SELECTED EXTRACT:
::::

# Exosomal lncRNA XR_001793654.1 in human cardiac explant-derived alleviates atrial fibrillation via abolishing the miR-107-3p-mediated KLF13 inhibition

**Authors:** Yanxiao Liang, Dongyu Li, Huishan Wang, Yuan Tian

PMC · DOI: 10.3389/fcell.2025.1694467 · Frontiers in Cell and Developmental Biology · 2025-11-07

## TL;DR

This study shows that a specific long non-coding RNA in heart-derived extracellular vesicles can reduce atrial fibrillation by blocking a harmful microRNA effect.

## Contribution

The study identifies a novel lncRNA-miRNA-KLF13 regulatory axis in atrial fibrillation.

## Key findings

- EVs from CDCs with XR_001793654.1 reduced atrial fibrosis and inflammation in vivo.

::::

DATA SUPPLIED:
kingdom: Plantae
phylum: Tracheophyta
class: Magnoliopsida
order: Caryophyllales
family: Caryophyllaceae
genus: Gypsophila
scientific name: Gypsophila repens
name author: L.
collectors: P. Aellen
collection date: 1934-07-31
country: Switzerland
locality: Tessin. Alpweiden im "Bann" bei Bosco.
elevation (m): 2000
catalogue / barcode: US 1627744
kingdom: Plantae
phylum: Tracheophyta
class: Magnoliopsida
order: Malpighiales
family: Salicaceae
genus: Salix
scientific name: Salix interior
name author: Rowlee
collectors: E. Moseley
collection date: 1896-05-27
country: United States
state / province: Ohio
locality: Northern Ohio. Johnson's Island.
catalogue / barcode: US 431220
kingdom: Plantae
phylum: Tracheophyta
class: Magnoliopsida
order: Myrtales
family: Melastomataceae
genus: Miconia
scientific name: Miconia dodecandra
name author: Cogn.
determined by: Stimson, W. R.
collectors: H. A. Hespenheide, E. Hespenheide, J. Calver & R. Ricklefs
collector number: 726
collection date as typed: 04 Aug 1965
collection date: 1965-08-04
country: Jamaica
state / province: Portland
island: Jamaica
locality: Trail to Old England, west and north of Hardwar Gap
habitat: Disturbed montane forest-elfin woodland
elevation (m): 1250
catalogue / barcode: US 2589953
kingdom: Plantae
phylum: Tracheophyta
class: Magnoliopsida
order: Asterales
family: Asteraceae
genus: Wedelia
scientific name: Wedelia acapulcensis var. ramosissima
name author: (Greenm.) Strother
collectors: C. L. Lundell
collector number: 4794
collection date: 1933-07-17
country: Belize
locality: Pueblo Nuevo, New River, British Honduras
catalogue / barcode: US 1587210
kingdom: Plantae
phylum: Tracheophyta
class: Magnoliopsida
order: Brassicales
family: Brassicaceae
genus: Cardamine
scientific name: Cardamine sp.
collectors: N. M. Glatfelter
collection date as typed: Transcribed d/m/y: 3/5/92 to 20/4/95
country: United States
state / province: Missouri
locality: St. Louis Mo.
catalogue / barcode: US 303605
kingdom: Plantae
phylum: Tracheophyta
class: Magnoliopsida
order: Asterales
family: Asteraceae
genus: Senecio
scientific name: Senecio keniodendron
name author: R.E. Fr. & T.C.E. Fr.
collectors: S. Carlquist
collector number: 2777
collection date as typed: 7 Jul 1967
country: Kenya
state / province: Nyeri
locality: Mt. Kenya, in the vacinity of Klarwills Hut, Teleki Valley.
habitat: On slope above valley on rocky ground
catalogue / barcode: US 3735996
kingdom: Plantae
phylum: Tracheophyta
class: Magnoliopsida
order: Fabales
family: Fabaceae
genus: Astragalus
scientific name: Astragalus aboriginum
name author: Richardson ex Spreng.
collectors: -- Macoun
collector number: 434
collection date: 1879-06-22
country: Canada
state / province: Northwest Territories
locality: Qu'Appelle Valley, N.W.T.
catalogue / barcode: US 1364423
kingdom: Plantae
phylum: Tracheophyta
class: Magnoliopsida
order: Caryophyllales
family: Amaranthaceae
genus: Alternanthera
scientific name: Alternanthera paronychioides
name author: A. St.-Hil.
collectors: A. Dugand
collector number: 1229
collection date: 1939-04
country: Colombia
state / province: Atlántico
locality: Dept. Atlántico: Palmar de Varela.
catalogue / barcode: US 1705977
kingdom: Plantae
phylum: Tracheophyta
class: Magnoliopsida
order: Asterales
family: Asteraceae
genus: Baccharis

::::

WHAT TO DO:
Resume the summary of the study on exosomal lncRNA and atrial fibrillation, starting right after its last key finding.

WRITTEN RESPONSE:
- XR_001793654.1 acts as a ceRNA to neutralize miR-107-3p and increase KLF13 expression.
- KLF13 elevation is crucial for the cardioprotective effects observed.

## Abstract

Atrial fibrillation (AF) is a type of arrhythmia that occurs in the upper part of the heart. Extracellular vesicles (EVs) released by human cardiac explant-derived cells (CDCs) contain bioactive cargos that may function as diagnostic indicators or therapeutic candidates for AF. The lncRNA XR_001793654.1 has been identified as a putative modulator in AF pathogenesis.

Human CDCs were derived from left atrial appendages collected during cardiac surgery. Then, EVs were isolated from cultured CDCs using ultracentrifugation. XR_001793654.1 expression was quantified in EVs. The relationship between XR_001793654.1, miR-107-3p, and KLF13 was identified.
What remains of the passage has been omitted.